Durante sus primeros compases, un plano nadir avanza sinuoso por el bosque mientras, a cuentagotas, emergen los títulos de crédito, seguido de las rutinas de un señor partiendo troncos, apilándolos tranquilamente y echándose un piti, en riguroso plano sin cortes. Un cine que diríamos contemplativo, muy sugestivo y que evoca a "Stalker" en su inmersión en una atmósfera como encantada.
Más adelante, esto se parece más a lo que es Hamaguchi; un cine de la palabra, otro relato que abunda en rupturas y elipsis, digresiones, onirismo, repeticiones que desconciertan. Una conversación en un coche, sin relación aparente con lo principal, o un viaje que transforma, que de repente humaniza a quienes parecían unos simples cantamañanas desempeñando un papel (de nuevo lo actoral, en cierto modo) y encontrándose el uno al otro... puro placer de filmar a gente hablando y abriéndose sin más, o al menos eso es lo que parece.

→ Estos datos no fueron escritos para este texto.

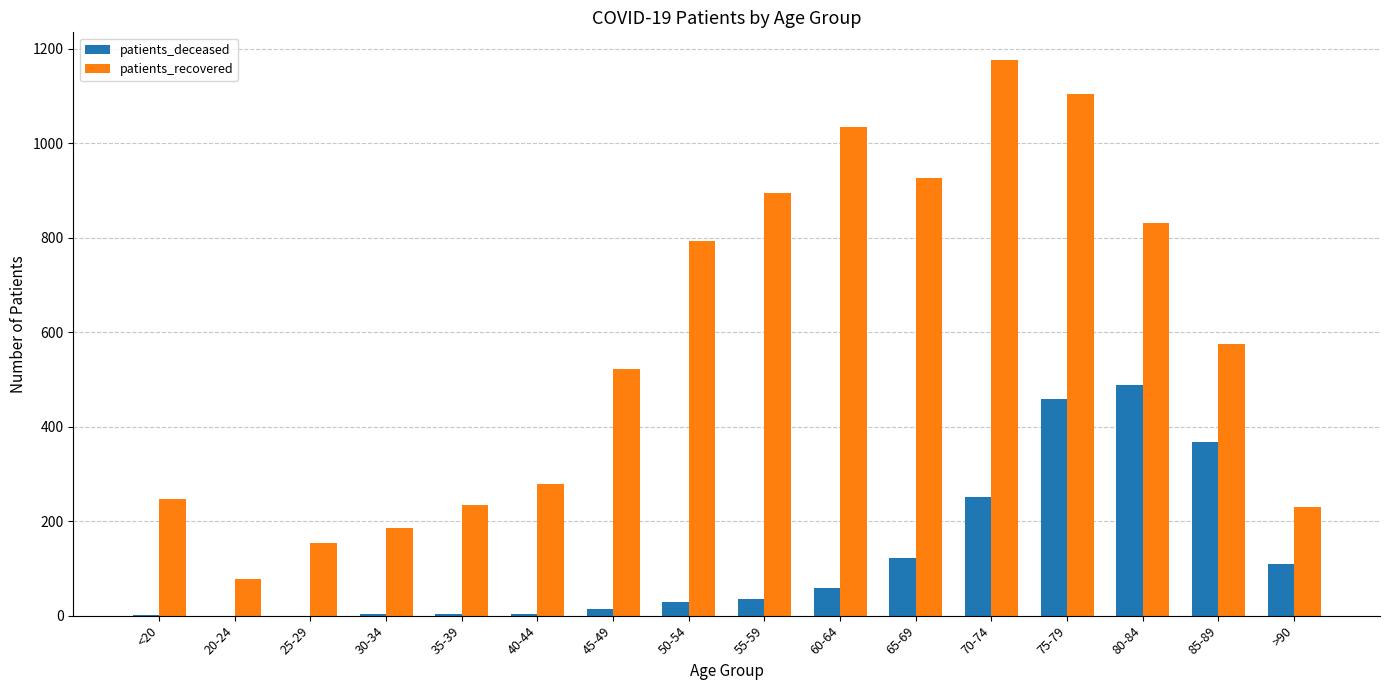

Is it true that patients_recovered equals 278 at 40-44?

True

Los opuestos (campo y ciudad, día y noche, animales y humanos…), sin resolución aparente, de algún modo vertebran una propuesta falsamente sencilla, reveladora de una pureza y también de unas zonas de sombra que nadie sospecha que existen. Y sin que falte en el empeño un sentido del humor muy sanote (el descojonante concepto que, en sí mismo, supone eso del “glamping”), la querencia por lo cotidiano de un Ozu, tampoco sus encuadres frontales… pero en simbiosis con otro cine quebrado, discontinuo y que rehúye lo fácil; como lo hace una banda sonora que ocupa un lugar predominante y que incluso se corta con brusquedad, de aliento lírico y al mismo tiempo inclinada a lo atonal.

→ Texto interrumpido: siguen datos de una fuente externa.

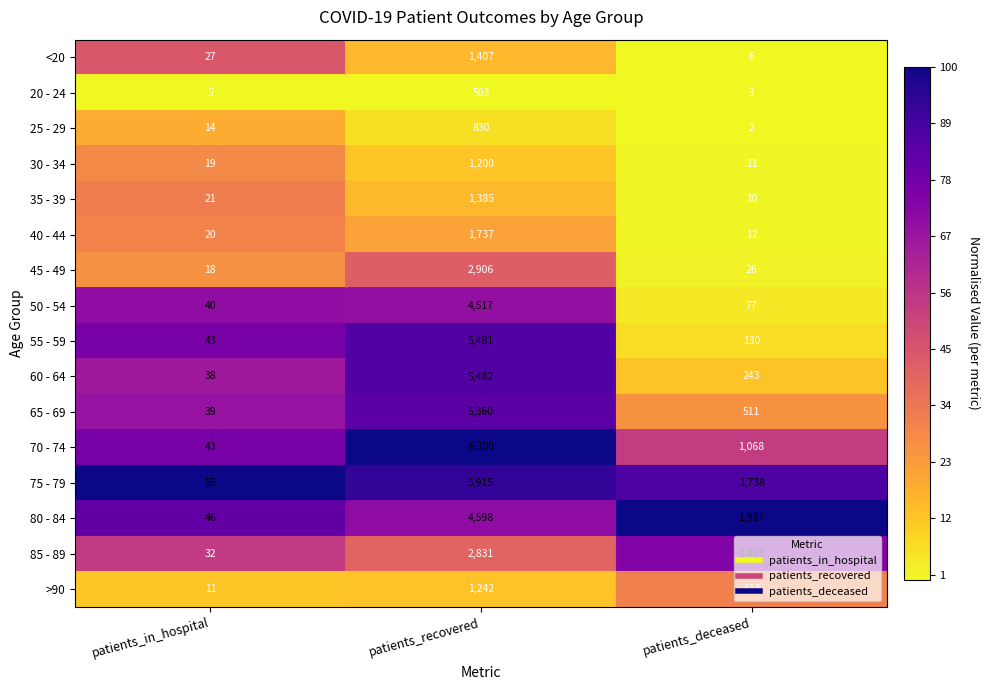

The 25 - 29 series shows 1406 at patients_recovered. True or false?

False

El tercio final parece un Hanging Rock en Japón, conforme cae la noche, tiene lugar el enigma de una desaparición y una atmósfera entre mágica y turbadora, cargada de premoniciones, se apodera de las imágenes. Se nos pone cara a cara con lo que, a primera vista, parece incomprensible y sin lógica, aunque no por ello menos atroz. El mal no existe, o mejor dicho, sí que existe, pero más bien como consecuencia que sigue a unas causas, a modo de efecto mariposa (aquí ciervo malherido); lo apacible, inescrutable del bosque, de pronto puede revelar la lógica precisa, irracional, de sus contornos más crueles y despiadados.